The academic requirements that are displayed are applicable to currently available degree only and are updated annually in October and may be changed without notice. The Handbooks Online and the University of Sydney Calendar are the official legal source of information relating to study at the University of Sydney, and you are referred to those documents.

Course opportunities

The Faculty of Science offers a series of free (and catered) workshops and events to our HDR candidates.

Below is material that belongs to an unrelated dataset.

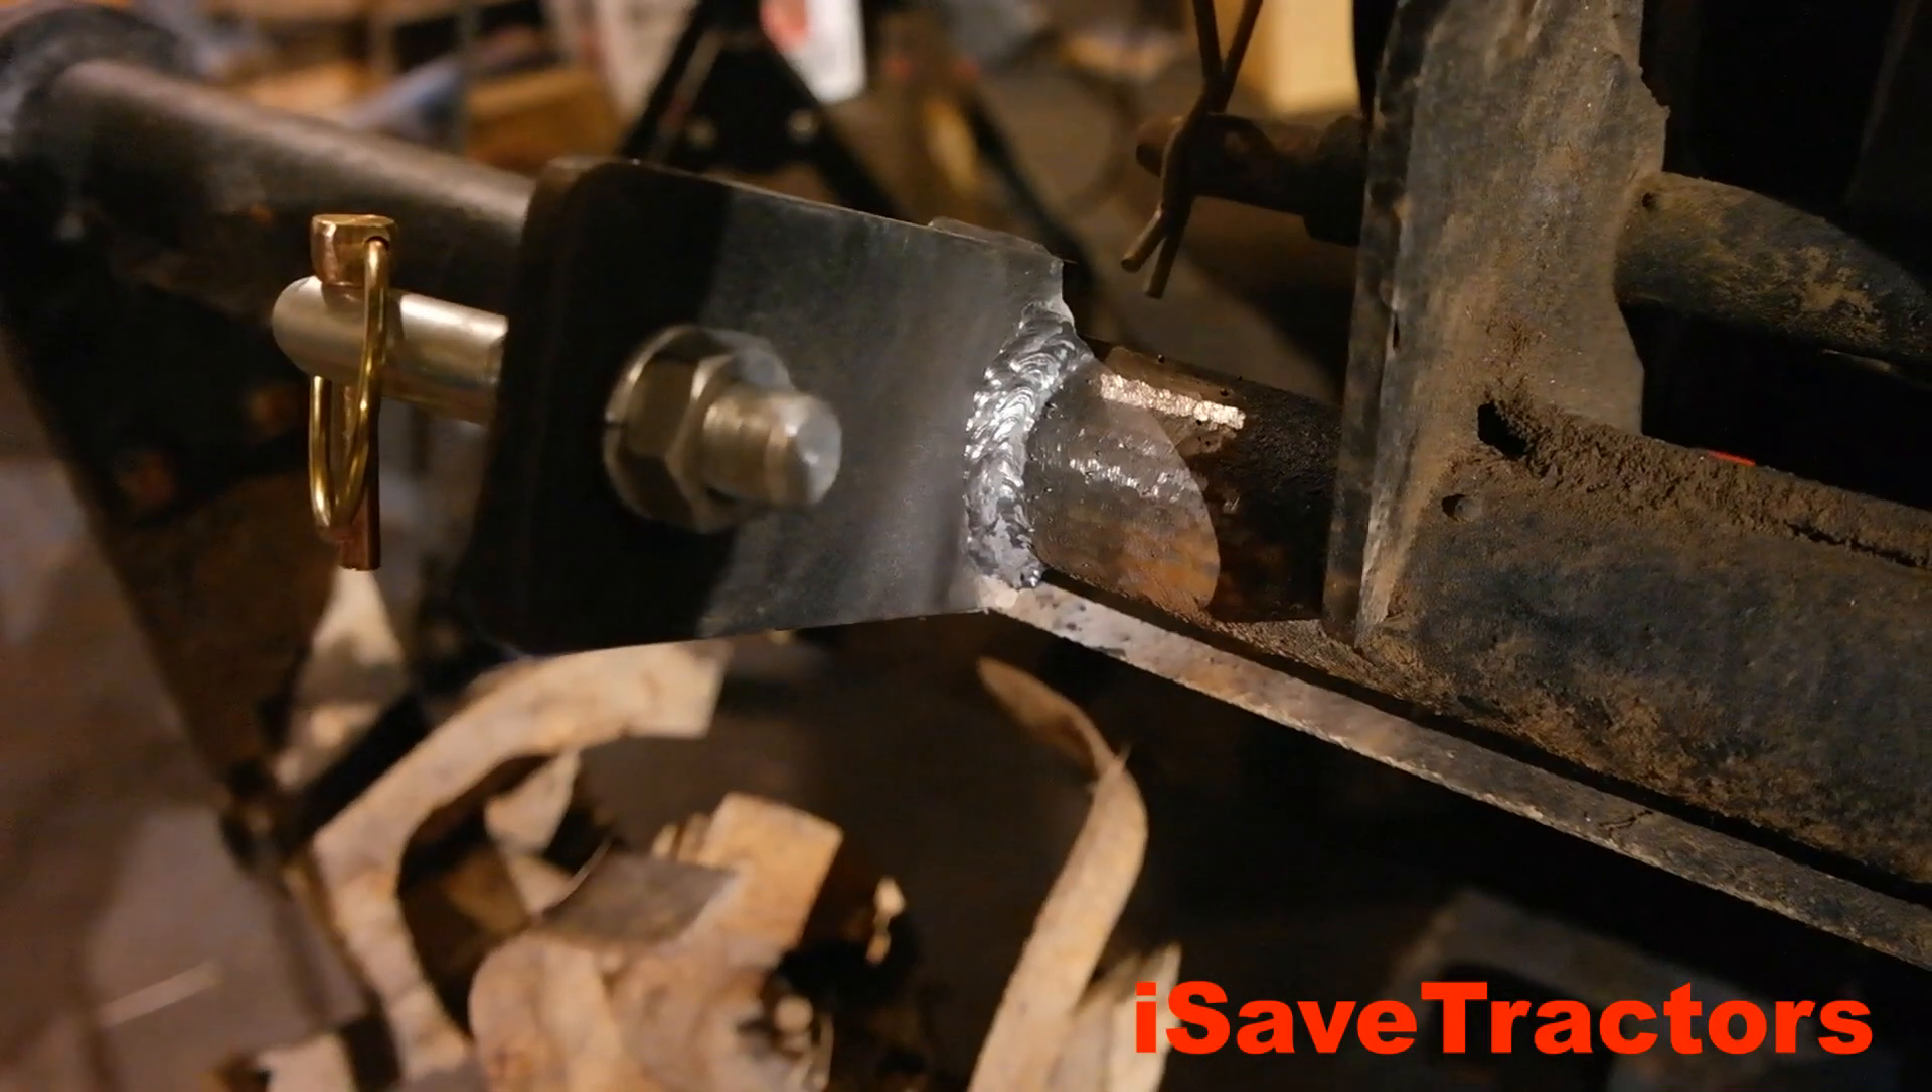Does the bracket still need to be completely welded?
No.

The overarching goals of these workshops are to provide relevant onboarding and training to you, to achieve your desired research outputs, increase your skills base and productivity.

Year 1 workshops

  • Faculty orientations
  • School inductios
  • Effective Research Planning & Training

Years 2 & 3 workshops

  • Effective Science Communication, 
  • Thesis Writing & Thesis Examinations
  • Impactful Publications & Grant Success
  • Faculty 3-Minute Thesis (3MT) competition

Available for all years

  • Writing a Journal Article in the Sciences
  • Improving Your Statistical Inferences
  • Careers Conversations: Academia and Beyond


You may have the opportunity to complete a paid internships program during your candidature, or whilst your thesis is under examination, to further develop your skills and experience and apply them in a "real world" context.  Generally, HDR internships will involve completing a project or period of work in a workplace not strictly related to your research area. 

To help you understand common terms that we use at the University, we offer an online glossary.